Hannah y las utopías


- Es cierto, yo también alguna vez quise cambiar el mundo, pero ahora no, ya ves cómo son las cosas- le dijo un día su padre.
-……
La interrumpió antes de que pudiera retrucarle algo. No siempre el que calla otorga. Y siguió:
- Pero no me quejo, la verdad que no, con el tiempo he logrado todo lo que tengo. A vos nunca te faltó nada, ¿no?
¿Era una pregunta retórica o tal vez una autoafirmación que se decía para convencerse de que todo estaba bien? ¿Era por eso que cuando ella visitaba a sus padres, notaba ese silencio entre ellos, esa tensión de punta de cuchillos? “Juntos por los chicos”, pensó y se le ocurrió que era un buen nombre para una banda.
-Mirá hija, no te hagas más problemas. ¿Cómo está ese chico con el que salías, el artista?
- Me peleé hace tres meses, ¿no te acordás que lo dejé?

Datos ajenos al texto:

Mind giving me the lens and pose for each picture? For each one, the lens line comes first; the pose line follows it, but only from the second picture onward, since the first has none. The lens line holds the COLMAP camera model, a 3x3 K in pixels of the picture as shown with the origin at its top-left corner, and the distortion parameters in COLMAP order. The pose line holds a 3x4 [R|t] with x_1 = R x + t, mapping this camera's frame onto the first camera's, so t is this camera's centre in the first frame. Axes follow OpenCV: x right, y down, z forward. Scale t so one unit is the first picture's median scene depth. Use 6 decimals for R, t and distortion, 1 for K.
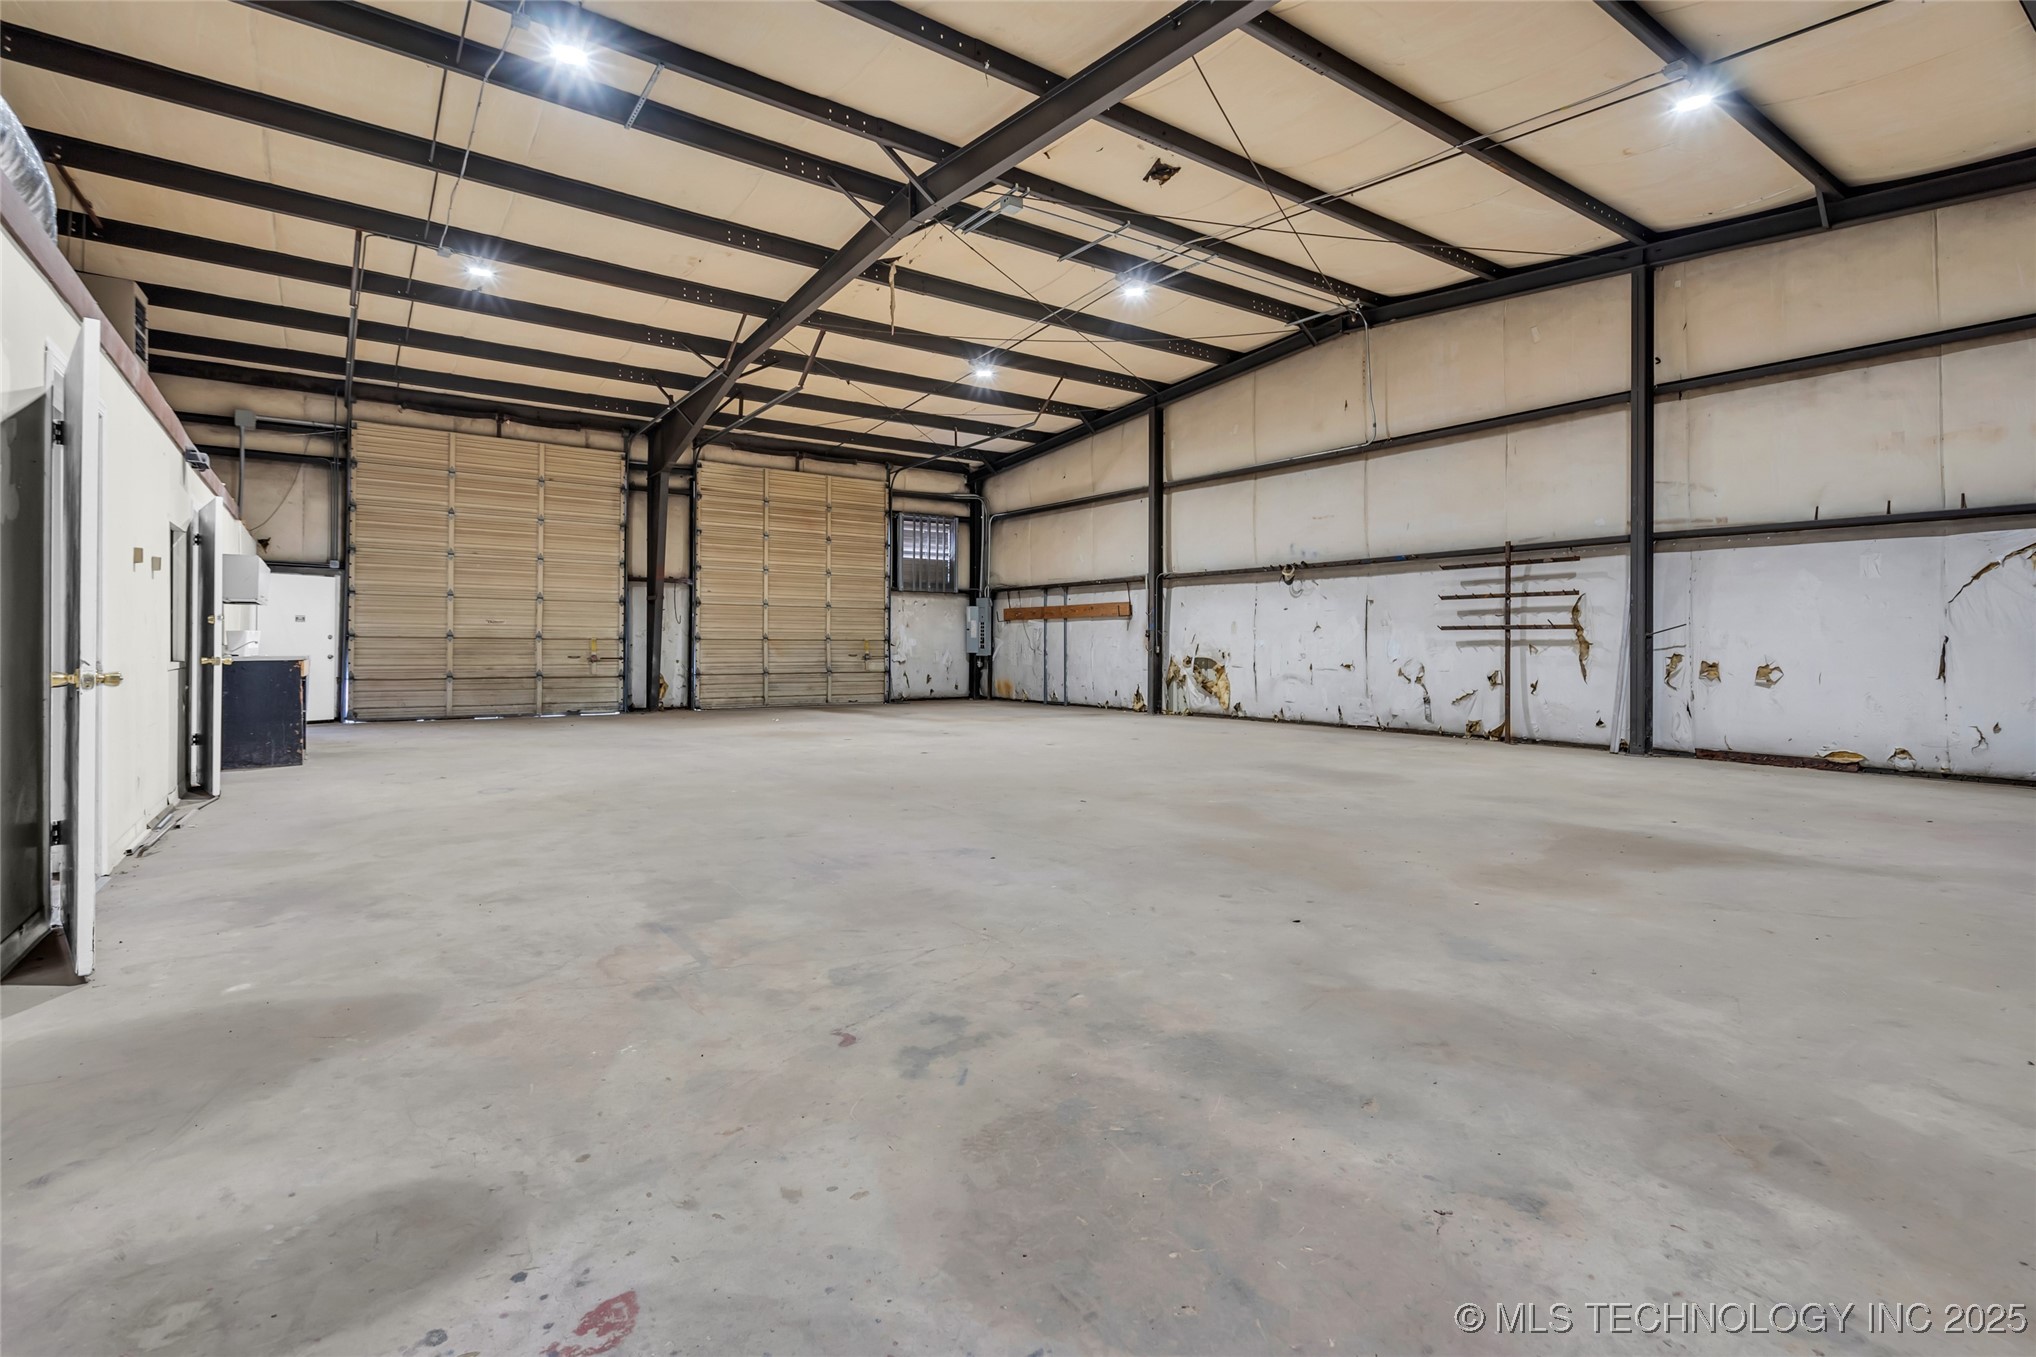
lens RADIAL K [[963.2, 0, 1017.5], [0, 963.2, 632.6], [0, 0, 1]] dist [0.060949, 0.000010]
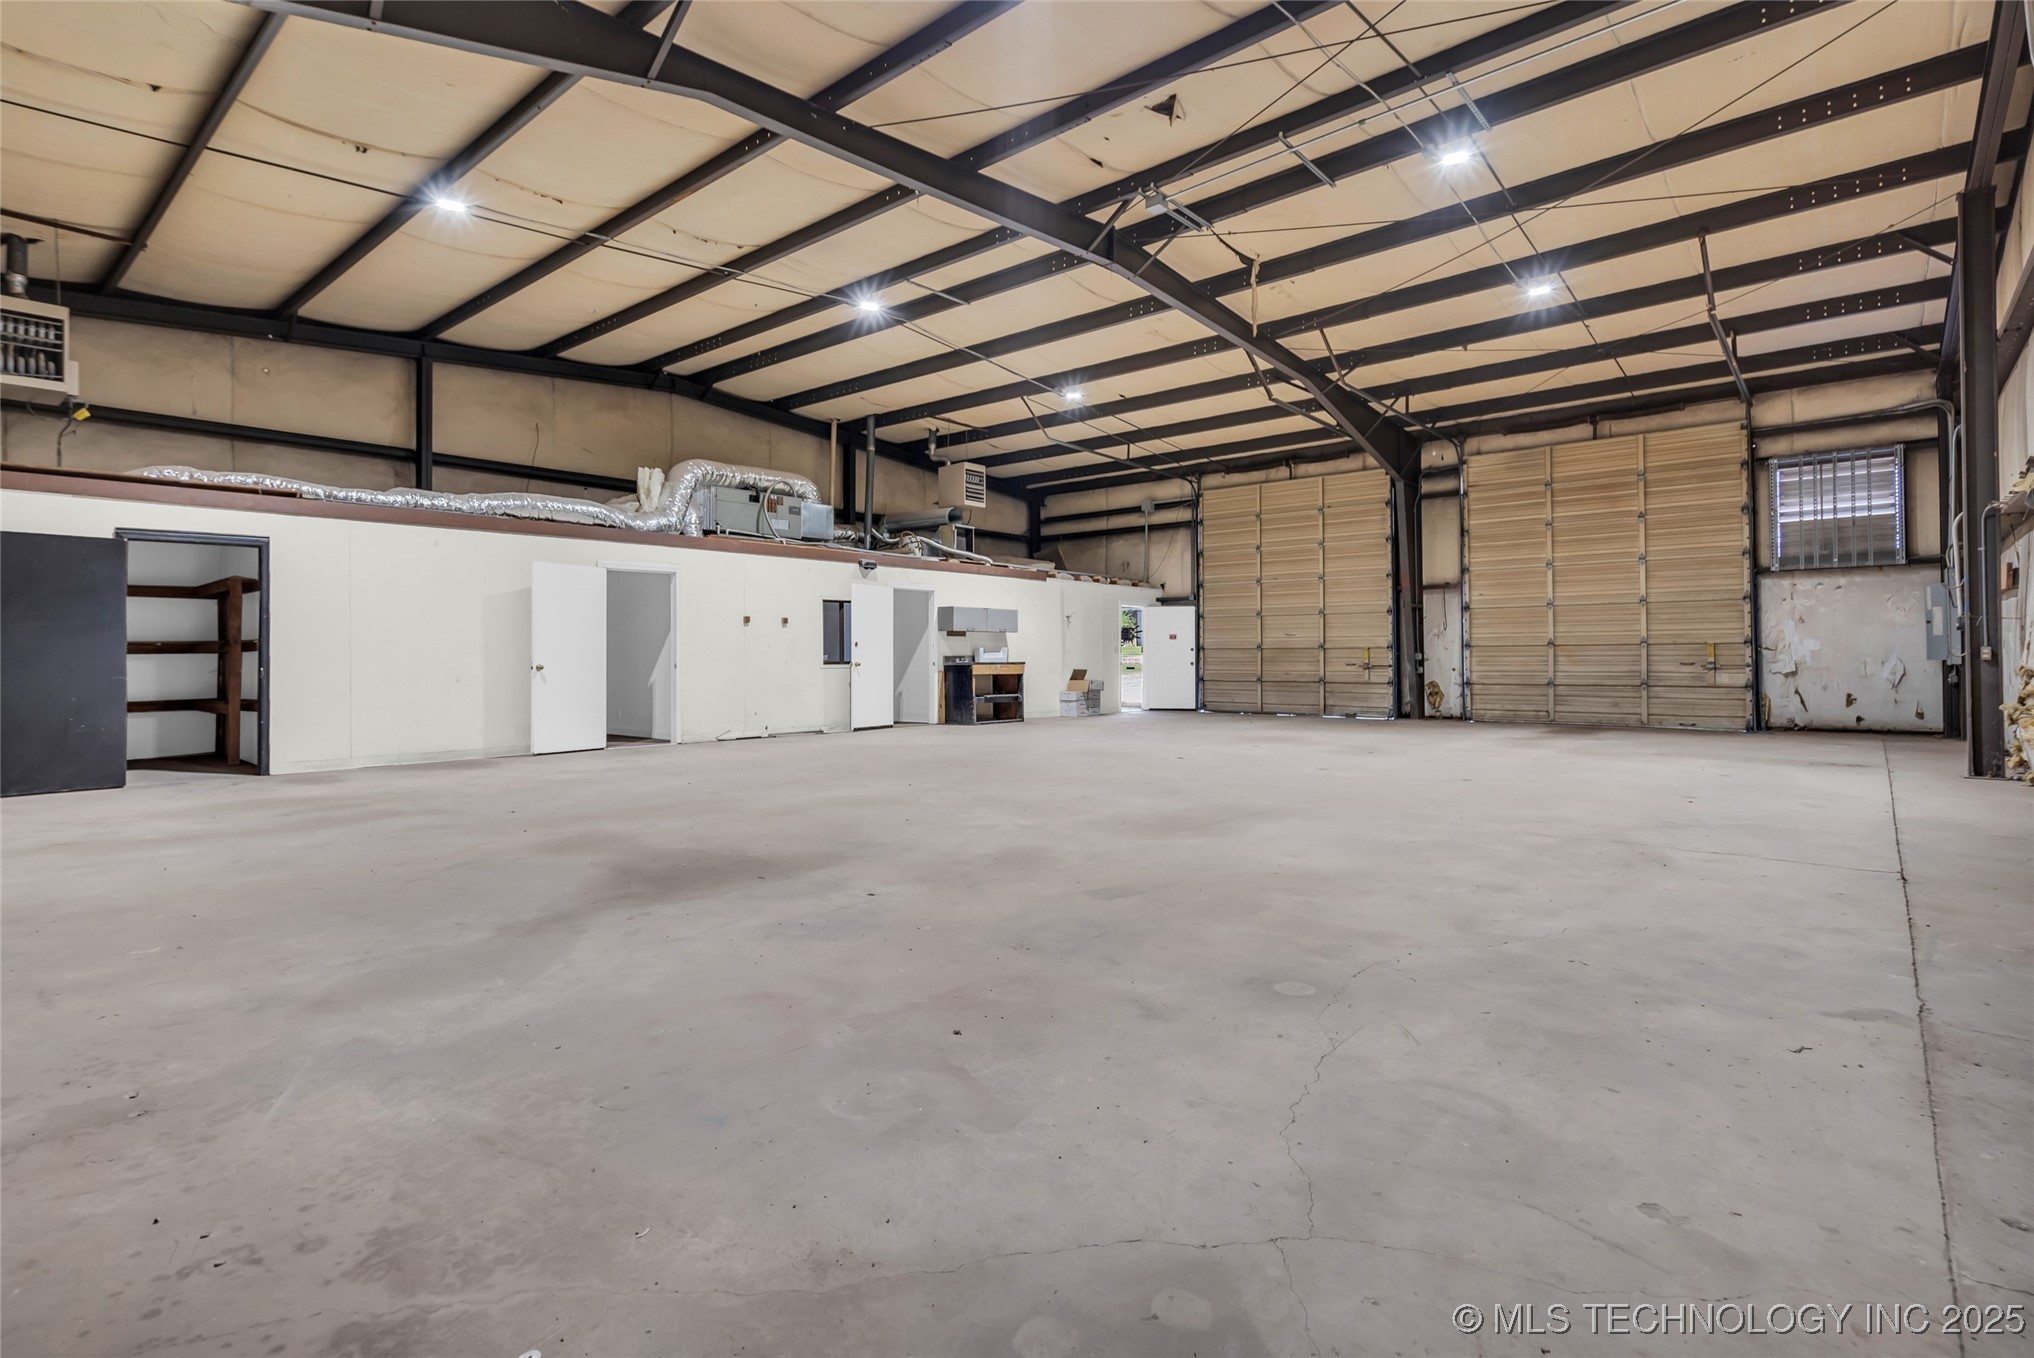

- Ah, sí, lo que pasa es que vos y tu hermano me marean con sus noviazgos, no les duran nada… Pero era artista, ¿no?
- Fotógrafo y no tenía laburo. Me tenía cansada.
- Y vos sos muy independiente y con tantas ideas, ya vas a conocer a alguien mejor. Pero no te gastes en cambiar el mundo, no hay nada que hacerle, esto fue y va a seguir siendo igual.
- Papá ya sabés que me niego a adaptarme, no voy a ganar pero lo voy a intentar.
- Está bien yo a tu edad pensaba igual.
- Mirá vos, no sabía que los ideales vienen con fecha de vencimiento…
- Con los ideales no se come.
- Pero se duerme tranquilo.
- ¿Y si no tenés dónde dormir?
- Tenés tu vida y tus principios que nadie te los puede quitar. Ni siquiera esa empresa de mierda para la que trabajo y que me chupa la sangre.
- Ay hija, me preocupás mucho a veces.
- No te preocupes que tengo qué comer y dónde dormir.
Miró la hora, se hacía tarde para continuar la conversación habitual de bueyes perdidos.
- Me tengo que ir. Mandale saludos a mamá y decile que en la semana paso a verla.
- Bueno, hija, cuidate mucho por favor, ya sabés que pensás demasiado…
- Sí, papá, no te preocupes, voy a estar bien.
Le dio un beso y se fue. Su padre se quedó un momento pensando y encendió el televisor.